The larvae feed on seeds, and family members are the principal inhibitors of sexual reproduction in many plants, thus acting as strong selective agents in seed evolution. Although rather host specific, they may not necessarily contribute to plant species richness through their selective efforts (Janzen 1980). Females oviposit on the developing flowers or pods or directly onto newly exposed seeds in dehiscing fruit, and the larvae bore through into the seed. A single larva develops in a single seed; some species may glue several seeds together as a pupal chamber or leave the seed and pupate in a cocoon. Pupation occurs in the seed or seed cavity in the fruit. Legumes are common hosts (Johnson 1985), but many other plants are used as well, such as Cordia, Sesbania, palms, Pithecellobium (Janzen 1983), Acacia, and Enterolobium. The adult leaves the seed through a typically round exit hole. This stage is not known to feed on seeds but probably subsists on nectar and pollen. Bruchids sometimes are called seed "weevils" (gorgojos, gorgulhos), but it seems best to reserve this term for true weevil (Curculionidae) predators of seeds.

Many of the five hundred Neotropical species, especially Acanthoscelides (Johnson 1983, 1990) (fig. 9.16a) and Callosobruchus, are of economic importance as they severely reduce seed productivity in peas, beans, alfalfa, and so on.

According to Bondar (1928), larvae of a bruchid (Pachymerius nucleorum) are frequently found infesting the nuts of various palms and are coveted as food by residents of Bahia, Brazil. The insects, called bichos de coco, are eaten and relished along with the palm fruits. In figurative speech in many parts of the country, a sly or cunning man is known as a "bicho de coco."

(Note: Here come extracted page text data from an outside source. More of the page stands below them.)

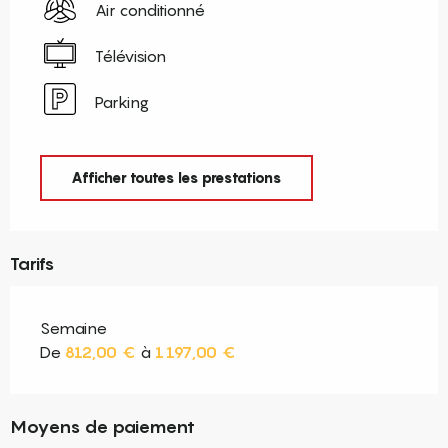
Air conditionné
Télévision
Parking
Afficher toutes les prestations
Tarifs
Semaine
De
812,00 €
à
1 197,00 €
Moyens de paiement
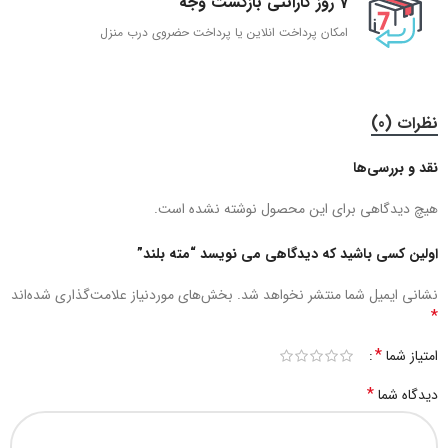
7 روز گارانتی بازگشت وجه
امکان پرداخت انلاین یا پرداخت حضروی درب منزل
نظرات (0)
نقد و بررسی‌ها
هیچ دیدگاهی برای این محصول نوشته نشده است.
اولین کسی باشید که دیدگاهی می نویسد “مته بلند”
نشانی ایمیل شما منتشر نخواهد شد.
بخش‌های موردنیاز علامت‌گذاری شده‌اند
*
*
امتیاز شما
*
دیدگاه شما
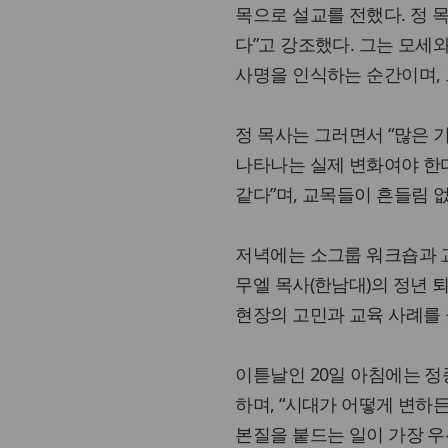
목으로 설교를 전했다. 정 
다”고 강조했다. 그는 모세
사명을 인식하는 순간이며, 
정 목사는 그러면서 “많은 
나타나는 실제 변화여야 한다
같다”며, 교목들이 흔들림 
저녁에는 소그룹 워크숍과 교
무엘 목사(한남대)의 정년 
현장의 고민과 교육 사례를
이튿날인 20일 아침에는 정
하며, “시대가 어떻게 변하
본질을 붙드는 일이 가장 우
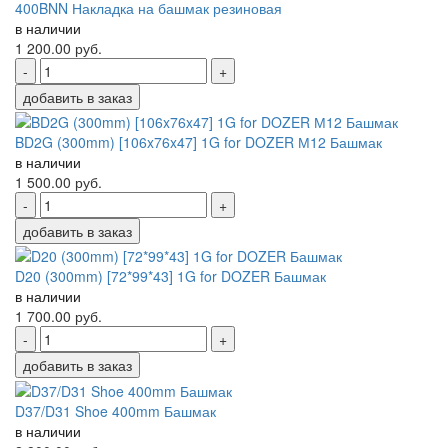
400BNN Накладка на башмак резиновая
в наличии
1 200.00
руб.
-
+
добавить в заказ
BD2G (300mm) [106x76x47] 1G for DOZER М12 Башмак
в наличии
1 500.00
руб.
-
+
добавить в заказ
D20 (300mm) [72*99*43] 1G for DOZER Башмак
в наличии
1 700.00
руб.
-
+
добавить в заказ
D37/D31 Shoe 400mm Башмак
в наличии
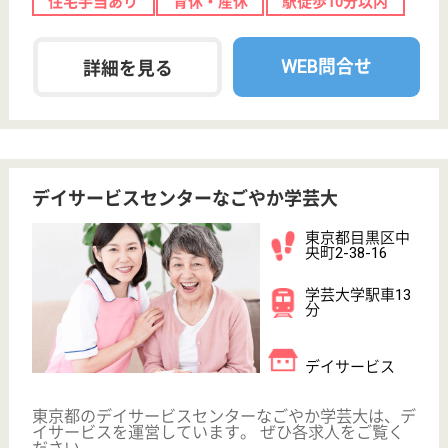
脳血管障害治療センターとして急性期脳卒中、頭部外
傷を中心に診療を行っています。最新の治療を積極的
に取り入れた治療を行っており、救急受け入れも行っ
ております
臨床検査技師 正社員(日勤のみ)
給与
月給：260,000円〜300,000円
職種
その他
給料多め
休み多め
賞与4か月以上
育休・産休
WEB問合せ
詳細を見る
放射線技師 正社員
給与
月給：235,000円〜280,000円
職種
その他
休み多め
賞与4か月以上
育休・産休
WEB問合せ
詳細を見る
その他の求人を見る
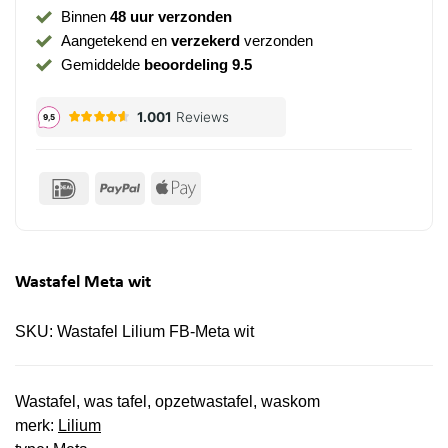
Binnen
48 uur verzonden
Aangetekend en
verzekerd
verzonden
Gemiddelde
beoordeling 9.5
IDeal
PayPal
Apple
Pay
Wastafel Meta wit
SKU:
Wastafel Lilium FB-Meta wit
Wastafel, was tafel, opzetwastafel, waskom
merk:
Lilium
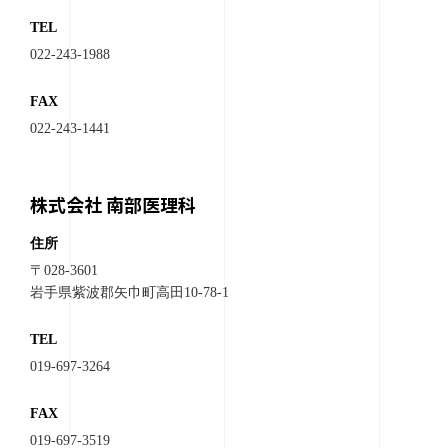
TEL
022-243-1988
FAX
022-243-1441
株式会社 南部医理科
住所
〒028-3601
岩手県紫波郡矢巾町高田10-78-1
TEL
019-697-3264
FAX
019-697-3519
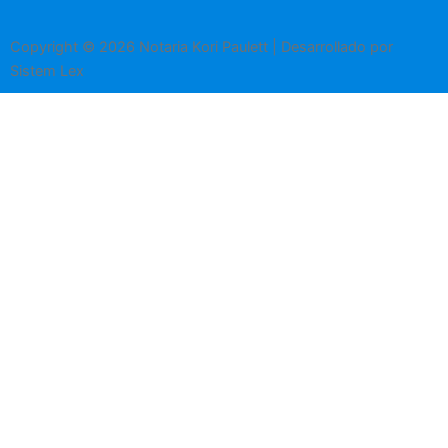
Copyright © 2026 Notaria Kori Paulett | Desarrollado por
Sistem Lex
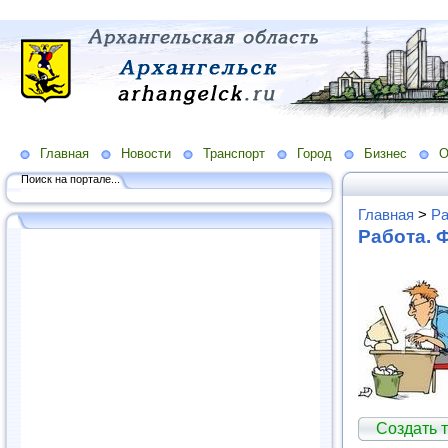
Главная
Новости
Транспорт
Город
Бизнес
О
Поиск на портале...
Главная
>
Ра
Работа. 
Создать 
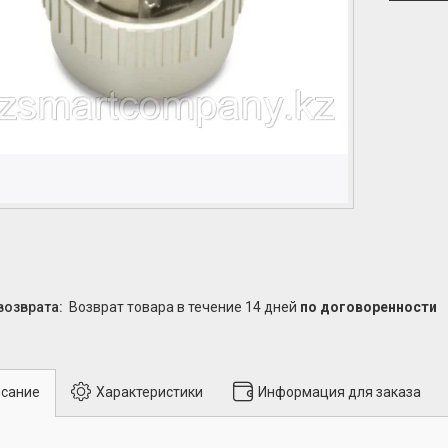
возврат товара в течение 14 дней
по договоренности
сание
Характеристики
Информация для заказа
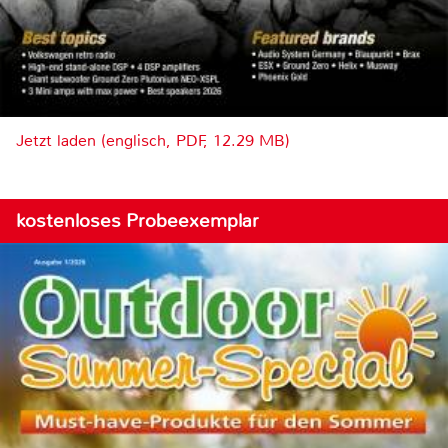
Jetzt laden (englisch, PDF, 12.29 MB)
kostenloses Probeexemplar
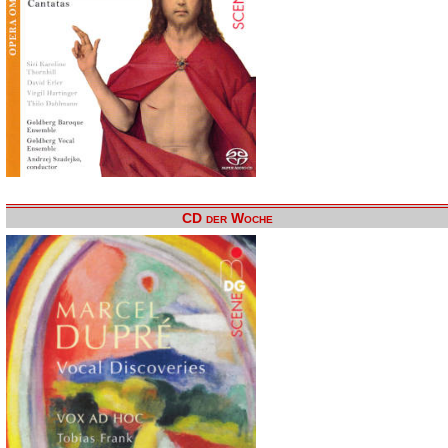
CD der Woche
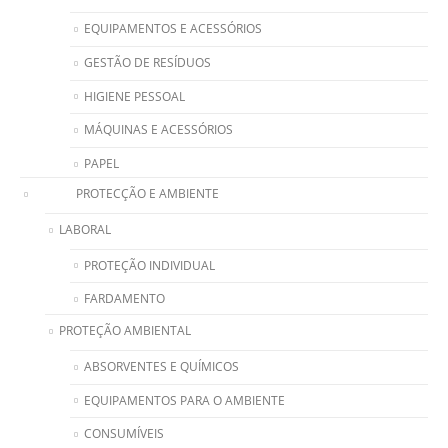
EQUIPAMENTOS E ACESSÓRIOS
GESTÃO DE RESÍDUOS
HIGIENE PESSOAL
MÁQUINAS E ACESSÓRIOS
PAPEL
PROTECÇÃO E AMBIENTE
LABORAL
PROTEÇÃO INDIVIDUAL
FARDAMENTO
PROTEÇÃO AMBIENTAL
ABSORVENTES E QUÍMICOS
EQUIPAMENTOS PARA O AMBIENTE
CONSUMÍVEIS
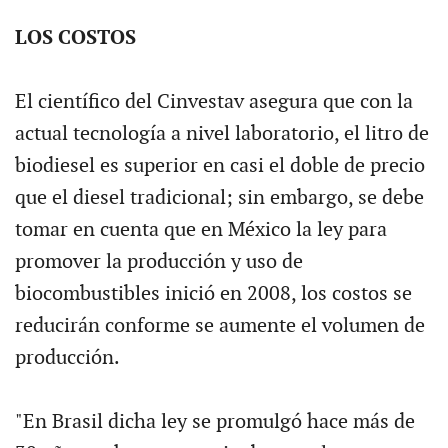
LOS COSTOS
El científico del Cinvestav asegura que con la
actual tecnología a nivel laboratorio, el litro de
biodiesel es superior en casi el doble de precio
que el diesel tradicional; sin embargo, se debe
tomar en cuenta que en México la ley para
promover la producción y uso de
biocombustibles inició en 2008, los costos se
reducirán conforme se aumente el volumen de
producción.
"En Brasil dicha ley se promulgó hace más de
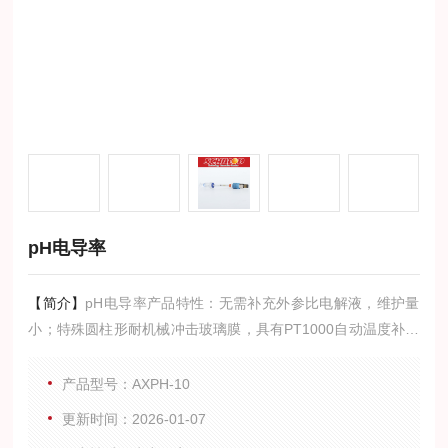
pH电导率
【简介】
pH电导率产品特性：无需补充外参比电解液，维护量
小；特殊圆柱形耐机械冲击玻璃膜，具有PT1000自动温度补偿
探头，性价比高，经久耐用。
产品型号：AXPH-10
更新时间：2026-01-07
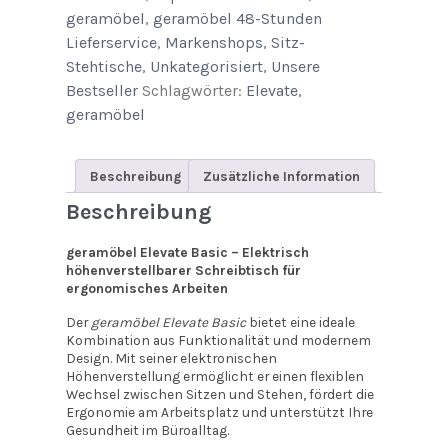
geramöbel
,
geramöbel 48-Stunden
Basic
Lieferservice
,
Markenshops
,
Sitz-
1600x800x730-
Stehtische
,
Unkategorisiert
,
Unsere
1230mm
Bestseller
Schlagwörter:
Elevate
,
quantity
geramöbel
Beschreibung
Zusätzliche Information
Beschreibung
geramöbel Elevate Basic – Elektrisch
höhenverstellbarer Schreibtisch für
ergonomisches Arbeiten
Der
geramöbel Elevate Basic
bietet eine ideale
Kombination aus Funktionalität und modernem
Design. Mit seiner elektronischen
Höhenverstellung ermöglicht er einen flexiblen
Wechsel zwischen Sitzen und Stehen, fördert die
Ergonomie am Arbeitsplatz und unterstützt Ihre
Gesundheit im Büroalltag.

Figure 9.16 BEETLES, (a) Seed beetle (Acanthoscelides sp., Bruchidae). (b) Palm weevil (Rhyn-chophorus palmarum, Curculionidae). (c) Palm weevil, larva, (d) Bearded weevil (Rhinostomus barbirostris, Curculionidae). (e) Brentid weevil (Brentus anchorago, Brentidae). (f) Jeweled weevil (Entimus imperialis, Curculionidae).

Figure 9.16 BEETLES, (a) Seed beetle (Acanthoscelides sp., Bruchidae). (b) Palm weevil (Rhyn-chophorus palmarum, Curculionidae). (c) Palm weevil, larva, (d) Bearded weevil (Rhinostomus barbirostris, Curculionidae). (e) Brentid weevil (Brentus anchorago, Brentidae). (f) Jeweled weevil (Entimus imperialis, Curculionidae).

References

Bondar, G. 1928. O bicho do côco. Extr. Cor. Agric. 6(1): 1-18. [Not seen.]

Janzen, D. H. 1980. Specificity of seed-attacking beetles in a Costa Rican deciduous forest. J. Ecol. 68: 929-952.

Janzen, D. H. 1983. Merobruchus columbinus (gorgojo de cenizero, rain-tree bruchid). In D. H. Janzen, ed., Costa Rican natural history. Univ. Chicago Press, Chicago. Pp. 738-739.

Johnson, C. D. 1983. Ecosystematics of Acanthoscelides (Coleoptera: Bruchidae) of southern Mexico and Central America. Entomol. Soc. Amer. Misc. Publ. 56: 1-24, figs. 1-596.

Johnson, C. D. 1985. Potential useful tropical legumes and their relationships with bruchid beetles. 1: 206-210. In K. C. Misra, ed., Ecology and resource management in tropics. Int. Soc. Trop. Ecol., Varanasi, India.

Johnson, C. D. 1990. Systematics of the seed beetle genus Acanthoscelides (Bruchidae) of northern South America. Amer. Entomol. Soc. Trans. 116: 297-618.